Sep 28, 2018

What's in a Name, Cocktail

There are almost as many stories about the origination of the word cocktail relating to drinks as there are types of cocktail. Most concede that the word is of US origin.

A computerized newspaper database showed up an 1803 article from New Hampshire satirizing the fast young men of its day by printing what was purportedly an extract from one of their diaries - "Drank a glass of cocktail—excellent for the head...Call'd at the Doct's, found Burnham—he looked very wise—drank another glass of cocktail."

On May 13, 1806, the Balance and Colombian Repository of Hudson, New York, answered a reader’s query as to the nature of a cocktail: "Cock-tail is a stimulating liquor, composed of spirits of any kind, sugar, water, and bitters—it is vulgarly called bittered sling, and is supposed to be an excellent electioneering potion, in as much as it renders the heart stout and bold, at the same time that it fuddles the head.
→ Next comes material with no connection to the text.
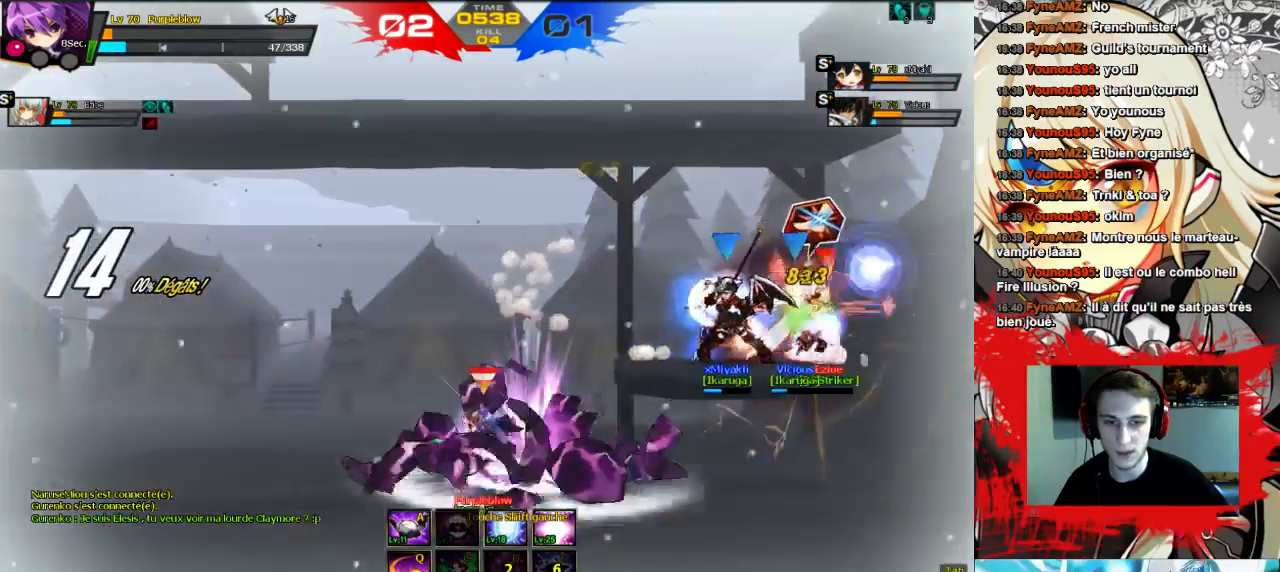
{"keys": ["left"], "events": []}
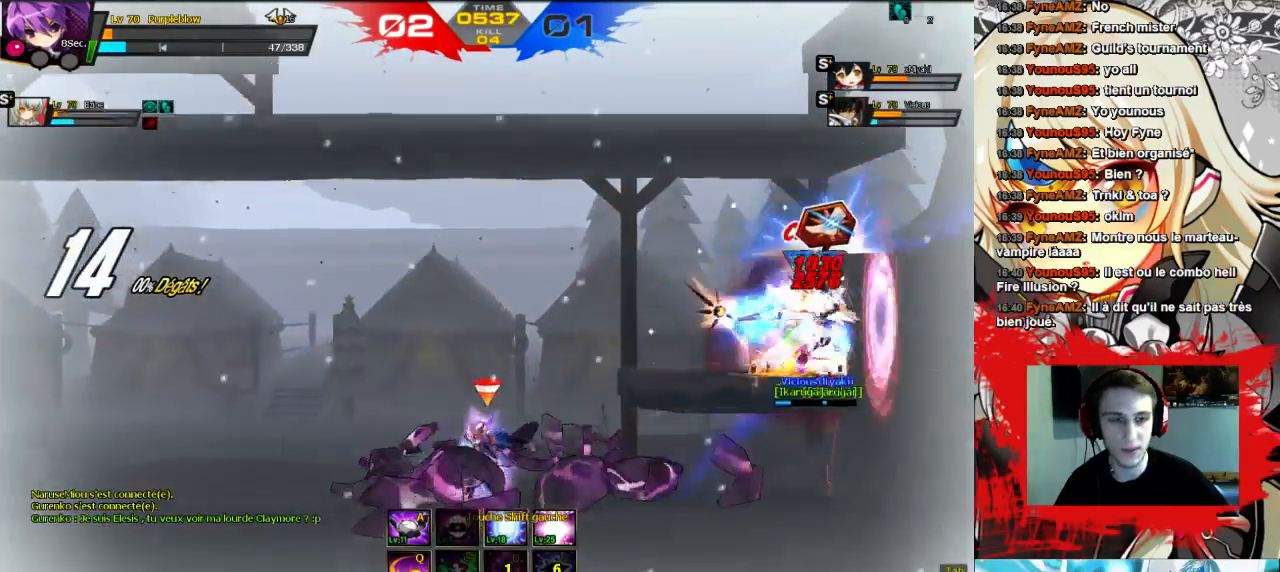
{"keys": ["right", "up", "x"], "events": [[333, "left", "up"], [333, "right", "down"], [400, "up", "down"], [500, "x", "down"]]}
It is said, also to be of great use to a democratic candidate: because a person, having swallowed a glass of it, is ready to swallow anything else."

In one of James Fenimore Cooper's more obscure novels the salty Elizabeth “Betty” Flanagan keeps a rough tavern, and Cooper characterizes her as “the inventor of that beverage which is so well known at the present hour 1821, to all the patriots who make a winter's march between New York City and Albany, and which is distinguished by the name of ‘cock-tail."


Another theory as to the origin, is ginger was used in the horse trade to make a horse stick its tail up. If you had an old horse you were trying to sell, you would put some ginger up its butt, and it would cock its tail up and be frisky. That was known as “cock-tail.”